Activity: Nothing but the text of the records belongs in your answer: repeat all of it exactly and leave out the images.

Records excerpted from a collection

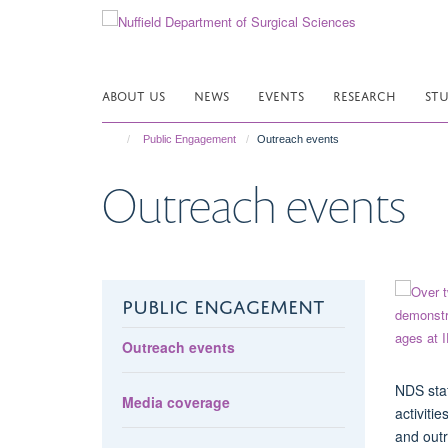
Skip
to
main
content
ABOUT US
NEWS
EVENTS
RESEARCH
ST
Public Engagement
Outreach events
Outreach events
PUBLIC ENGAGEMENT
Outreach events
NDS staf
Media coverage
activiti
and outr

Response area:
Skip
to
main
content
ABOUT US
NEWS
EVENTS
RESEARCH
ST
Public Engagement
Outreach events
Outreach events
PUBLIC ENGAGEMENT
Outreach events
NDS staf
Media coverage
activiti
and outr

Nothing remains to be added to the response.